Neural Mesh Simplification is a novel approach to reduce the resolution of 3D meshes while preserving their appearance. Unlike traditional simplification methods that collapse edges in a greedy iterative manner, this method simplifies a given mesh in one pass using deep learning techniques.

The method consists of three main steps:

  1. Sampling a subset of input vertices using a sophisticated extension of random sampling.
  2. Training a sparse attention network to propose candidate triangles based on the edge connectivity of sampled vertices.
  3. Using a classification network to estimate the probability that a candidate triangle will be included in the final mesh.

Features

Installation

git clone https://github.com/martinnormark/neural-mesh-simplification.git
cd neural-mesh-simplification
pip install -r requirements.txt

Usage

from neural_mesh_simplifier import NeuralMeshSimplifier

# Initialize the simplifier
simplifier = NeuralMeshSimplifier()

# Load a mesh
original_mesh = load_mesh("path/to/your/mesh.obj")

# Simplify the mesh
simplified_mesh = simplifier.simplify(original_mesh, target_faces=1000)
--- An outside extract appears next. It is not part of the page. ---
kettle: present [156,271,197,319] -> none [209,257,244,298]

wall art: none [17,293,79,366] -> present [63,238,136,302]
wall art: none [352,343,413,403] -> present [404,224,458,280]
# Save the simplified mesh
save_mesh(simplified_mesh, "path/to/simplified_mesh.obj")

Training

To train the model on your own dataset:

python ./scripts/train.py --data_path /path/to/your/dataset --epochs 100 --batch_size 32

Evaluation

To evaluate the model on a test set:

python ./scripts/evaluate.py --model_path /path/to/saved/model --test_data /path/to/test/set

Citation

If you use this code in your research, please cite the original paper:

@InProceedings{Potamias_2022_CVPR,
    author    = {Potamias, Rolandos Alexandros and Ploumpis, Stylianos and Zafeiriou, Stefanos},
    title     = {Neural Mesh Simplification},
    booktitle = {Proceedings of the IEEE/CVF Conference on Computer Vision and Pattern Recognition (CVPR)},
    month     = {June},
    year      = {2022},
    pages     = {18583-18592}
}

Contributing

Contributions are welcome to improve this implementation. Please feel free to submit issues and pull requests.

License

This project is licensed under the MIT License - see the LICENSE file for details.